As it turns out, Semana Santa (Holy Week) lasts the week leading up to Easter Sunday, which means when we arrived Thursday, we were right in the middle of the celebrations. Our hotel had warned us in the days leading to our arrival that our entrance into the hotel would be blocked, but again, since we had no appreciation for what was ahead, we didn't think much of this.
We arrived on Thursday, and unfortunately all the festivities were cancelled due to rain. It didn't actually rain much at all, which ended up frustrating all the crowds who lined up hours and hours before the processions! Serious dedication to ensure front row seats.
On Friday morning, we accidentally walked near the street for the procession and were able to view Jesus nailed to the cross being carried through town. A drum line and various trumpet players accompanied this procession. Surprisingly most in the audience had a cerveza in hand which led Kevin to refer to the week as a party week going forward. I'm not sure it's exactly a party week, but it's quite interesting how religious the events were with so much alcohol around.

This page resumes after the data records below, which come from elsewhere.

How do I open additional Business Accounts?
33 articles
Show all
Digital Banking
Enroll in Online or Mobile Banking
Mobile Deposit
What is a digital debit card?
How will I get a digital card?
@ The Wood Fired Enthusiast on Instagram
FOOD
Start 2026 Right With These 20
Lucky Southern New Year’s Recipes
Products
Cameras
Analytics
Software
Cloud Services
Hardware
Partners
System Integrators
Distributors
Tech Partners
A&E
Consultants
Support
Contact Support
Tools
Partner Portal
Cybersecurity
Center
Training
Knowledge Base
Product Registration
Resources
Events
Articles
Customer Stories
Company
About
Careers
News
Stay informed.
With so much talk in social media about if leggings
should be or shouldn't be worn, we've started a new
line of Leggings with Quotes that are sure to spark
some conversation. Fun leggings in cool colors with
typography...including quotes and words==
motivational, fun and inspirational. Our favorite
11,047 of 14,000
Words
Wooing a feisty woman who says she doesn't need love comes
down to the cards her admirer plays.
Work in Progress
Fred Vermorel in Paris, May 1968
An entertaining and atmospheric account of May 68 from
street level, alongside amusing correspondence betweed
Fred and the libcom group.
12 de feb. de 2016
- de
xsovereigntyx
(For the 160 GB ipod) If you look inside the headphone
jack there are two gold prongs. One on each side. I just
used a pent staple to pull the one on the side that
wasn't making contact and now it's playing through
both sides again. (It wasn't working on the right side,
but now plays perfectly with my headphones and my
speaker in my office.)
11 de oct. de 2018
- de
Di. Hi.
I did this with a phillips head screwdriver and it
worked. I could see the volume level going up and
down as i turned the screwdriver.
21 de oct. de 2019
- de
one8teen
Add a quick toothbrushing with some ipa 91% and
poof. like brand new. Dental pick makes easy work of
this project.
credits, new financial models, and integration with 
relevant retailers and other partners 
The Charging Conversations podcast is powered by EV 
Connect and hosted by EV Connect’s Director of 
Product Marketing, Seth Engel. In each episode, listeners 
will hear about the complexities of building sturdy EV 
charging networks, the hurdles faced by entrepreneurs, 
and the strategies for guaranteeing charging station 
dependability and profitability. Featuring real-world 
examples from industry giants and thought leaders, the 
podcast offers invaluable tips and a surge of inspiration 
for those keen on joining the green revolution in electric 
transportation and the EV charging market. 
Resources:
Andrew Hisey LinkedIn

However Friday night ended up being the main event for us. Each evening the seven brotherhoods would walk from their church and to the Cathedral Córdoba - this is a very long procession with brotherhood members carrying candles, crosses and even very large floats by hand. Unbeknownst to us, our hotel room faced Catedral Córdoba and so we could watch from the window instead of being trapped in the crowds of thousands of people. Impending rain caused some of the brotherhoods to cancel their walk, but two brotherhoods carried on...
The first brotherhood called El Decsendimiento began walking by our window just shy of 11pm. The members walked along with very large candles and stopped periodically (likely to allow those carrying the massive floats a rest). During their breaks, little kids would run around to the different brothers requesting some melted wax from candles. Turns out, these are family balls that are used every Semana Santa and everyone wants the largest one at the end of the week. This was entertaining to watch with all these little kids running around all these lit candles...not one kid caught on fire amazingly.
The most striking feature of the brotherhood are their robes and conical hats - burgundy and white. As an American, the resemblance of a racist group cannot be ignored, but this dates back much farther in history which ultimately means the US group likely borrowed the robes idea. Regardless, its added character intrigued us both.
This procession had a very large drumline and trumpet group with very upbeat music - while we did not recognise it, it brought joy.
Tsecond brotherhood followed shortly after the one just after midnight, and the crowds had almost all evaporated in midair. Because of this, we headed downstairs to be closer to the second procession. El Santo Sepulcro arrived in all black robes in a very somber manner with some of the women walkers dressed in all black dresses with very large black lace headpieces.
No large band of drums and trumpets, but rather a solo trumpet player. I'm sure if I understand the history better, I'd have a better story to share, but honestly it felt as though this was simply a procession of mourning.
Ultimately, I'm not sure I understand everything we experienced, but you cannot deny the value of this tradition. Over the years, we've experienced many many different religious events, and while this one did not incite strong emotions as others have, I know we certainly won't forget the experience of Semana Santa in Spain.